The Right Reverend Mother Bernadette Smeyers, who has died aged 102, was, as Abbess of St Cecilia’s Abbey on the Isle of Wight.
The fifth of a Belgian civil servant’s eight children, she was born Marie-Madeleine Elise Eugenie Smeyers at Louvain on August 5 1903. She was educated by the Paridaen sisters at Louvain until the family followed the Belgian Government into exile after the outbreak of the First World War. She was next sent to St Mary’s Abbey, Mill Hill, in London, then became a boarder at the Benedictine community of Pax Cordis Jesu, which gave up its school at Ventnor, on the Isle of Wight, and transferred to St Cecilia’s.
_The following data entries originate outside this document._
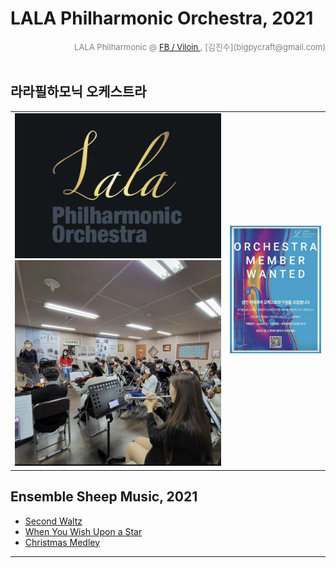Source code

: 
# LALA Philharmonic Orchestra, 2021

<div align='right'><font size=2 color='gray'>LALA Philharmonic  @ <font color='blue'><a href='https://www.facebook.com/jskim.kr'>FB / Viloin </a></font>, [김진수](bigpycraft@gmail.com)</font></div>
<br>

## 라라필하모닉 오케스트라
<table border=0>
  <tr>
    <td width=='50%>
      <img src="./images/img_main_front.png">
      <img src="./images/mem_practice.jpg">
    </td>
    <td width=='50%>
      <img src="./images/mem_wanted.jpg">
    </td>
  </tr>
</table>

## Ensemble Sheep Music, 2021
- [Second Waltz ][Msheet-10-1]
- [When You Wish Upon a Star ][Msheet-10-2]
- [Christmas Medley ][Msheet-11-1]

<hr>

[Msheet-10-1]: ./sheet_music/10_second_waltz                            "Go Msheet-10-1"
[Msheet-10-2]: ./sheet_music/10_when_you_wish_upon_a_star        "Go Msheet-10-2"
[Msheet-11-1]: ./sheet_music/11_christmas_medley                       "Go Msheet-11-1"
Marie-Madeleine could recall the great Solesmes plainchant authority Dom Mocquereau giving lessons in a faster chant to the community and girls, and she remembered being told to try again when she got wrong the Terce for Pentecost. After a period at home she followed her elder sister, Alice, into the community aged 23. As Sister Bernadette, she taught philosophy, served in the sacristy and the refectory, worked on the poultry farm and became an excellent calligrapher. After seven years she was made prioress, and became secretary to both the chapter and Abbess Ambrosia Cousin, whom she succeeded in 1953. During her 34 years as St Cecilia’s second abbess, the community was particularly lively, with much laughter in the parlour and conversation conducted in a mixture of English, Irish and French accents. Mother Bernadette threw herself into everything, ensuring that St Cecilia’s avoided many of the traumas experienced by other monastic foundations in the aftermath of the Vatican Council. Her twice-weekly conferences for the community were practical and unsentimental. Always ready to listen and to take the initiative, she showed a prudent interest in the making of altar bread, bookbinding and art work; she also introduced courses in Greek and Hebrew. She also presided over the redesigning and reordering of the abbey church, the introduction of vernacular readings and the abolition of dress distinctions between lay sisters and choir nuns. But she never wavered in the conviction that the Latin chant should be retained. In response to the repeated requests by conciliar documents, and to Pope Paul’s issue to bishops of a booklet of simple chants for parish use throughout the Church, she increased the singing of chant at the Divine Office and at Mass. This led her to arrange for a weekly practice for the congregation with two nuns, as well as the launch of the community on its recording career.